[Extracted page text data]
★ ★ ★ ★ ★ ★ ★

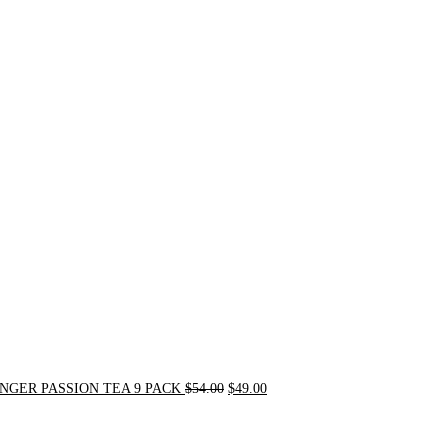
Original
Current
price
price
was:
is:
$54.00.
$49.00.
NGER PASSION TEA 9 PACK
$
54.00
$
49.00
Original
Current
price
price
was:
is:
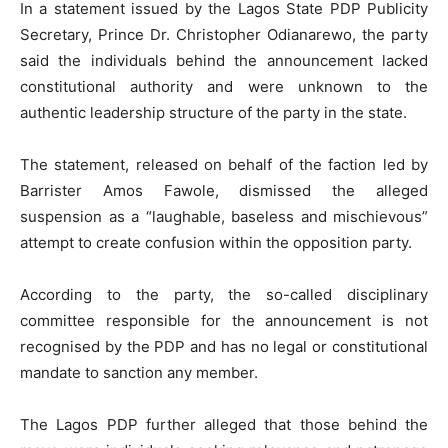
In a statement issued by the Lagos State PDP Publicity
Secretary, Prince Dr. Christopher Odianarewo, the party
said the individuals behind the announcement lacked
constitutional authority and were unknown to the
authentic leadership structure of the party in the state.
The statement, released on behalf of the faction led by
Barrister Amos Fawole, dismissed the alleged
suspension as a “laughable, baseless and mischievous”
attempt to create confusion within the opposition party.
According to the party, the so-called disciplinary
committee responsible for the announcement is not
recognised by the PDP and has no legal or constitutional
mandate to sanction any member.
The Lagos PDP further alleged that those behind the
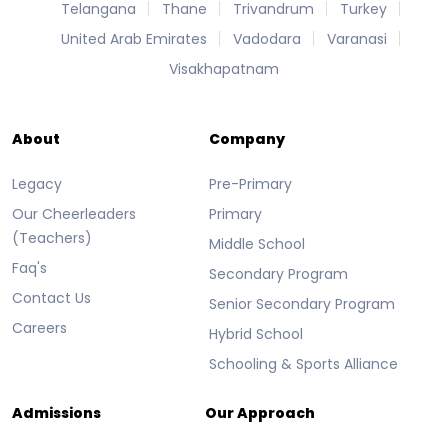
Telangana
Thane
Trivandrum
Turkey
United Arab Emirates
Vadodara
Varanasi
Visakhapatnam
About
Company
Legacy
Pre-Primary
Our Cheerleaders
Primary
(Teachers)
Middle School
Faq's
Secondary Program
Contact Us
Senior Secondary Program
Careers
Hybrid School
Schooling & Sports Alliance
Admissions
Our Approach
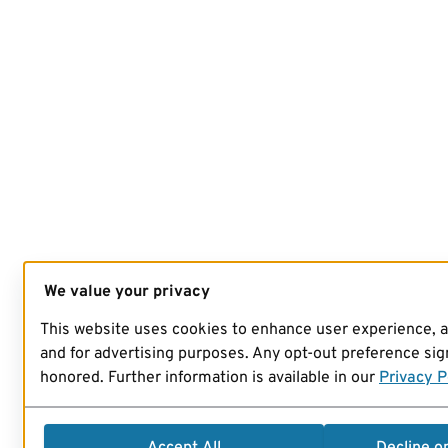
We value your privacy
This website uses cookies to enhance user experience, 
and for advertising purposes. Any opt-out preference sign
honored. Further information is available in our
Privacy P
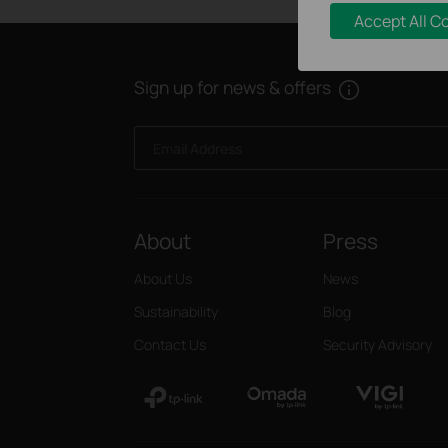
Accept All C
Sign up for news & offers
Email Address
About
Press
About Us
News
Sustainability
Blog
Contact Us
Security Advisory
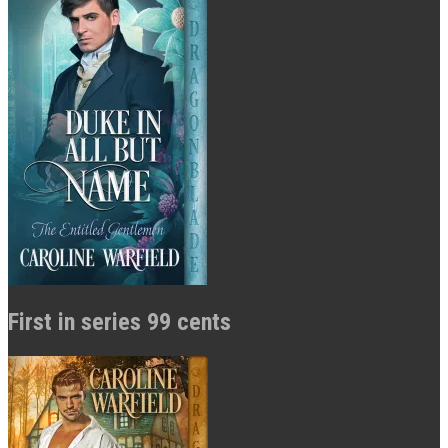
First in series 99 cents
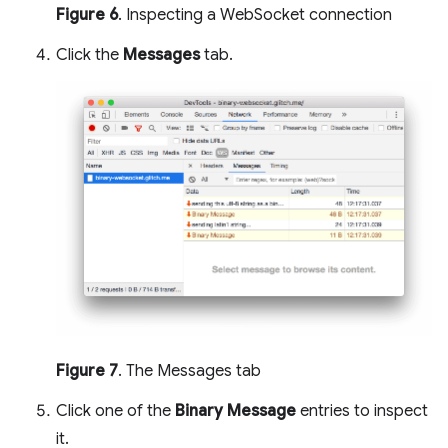
Figure 6
. Inspecting a WebSocket connection
Click the
Messages
tab.
Figure 7
. The Messages tab
Click one of the
Binary Message
entries to inspect
it.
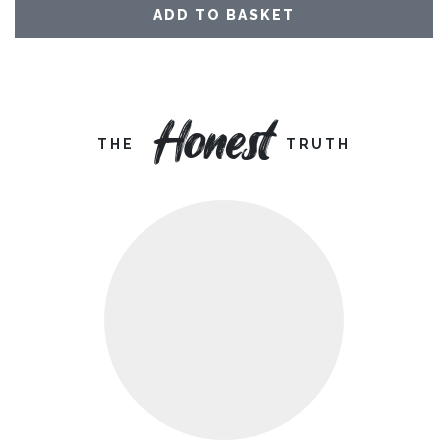
ADD TO BASKET
Honest
THE
TRUTH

★ ★ ★ ★ ★ ★ ★

__EXERCISE OBJECTIVE__.
Give back the records above exactly, limited to the lines between the one holding "Barrister Amos Fawole, dismissed the alleged" and the one holding "mandate to sanction any member.", inclusive.

__TASK OUTPUT__.
Barrister Amos Fawole, dismissed the alleged
suspension as a “laughable, baseless and mischievous”
attempt to create confusion within the opposition party.
According to the party, the so-called disciplinary
committee responsible for the announcement is not
recognised by the PDP and has no legal or constitutional
mandate to sanction any member.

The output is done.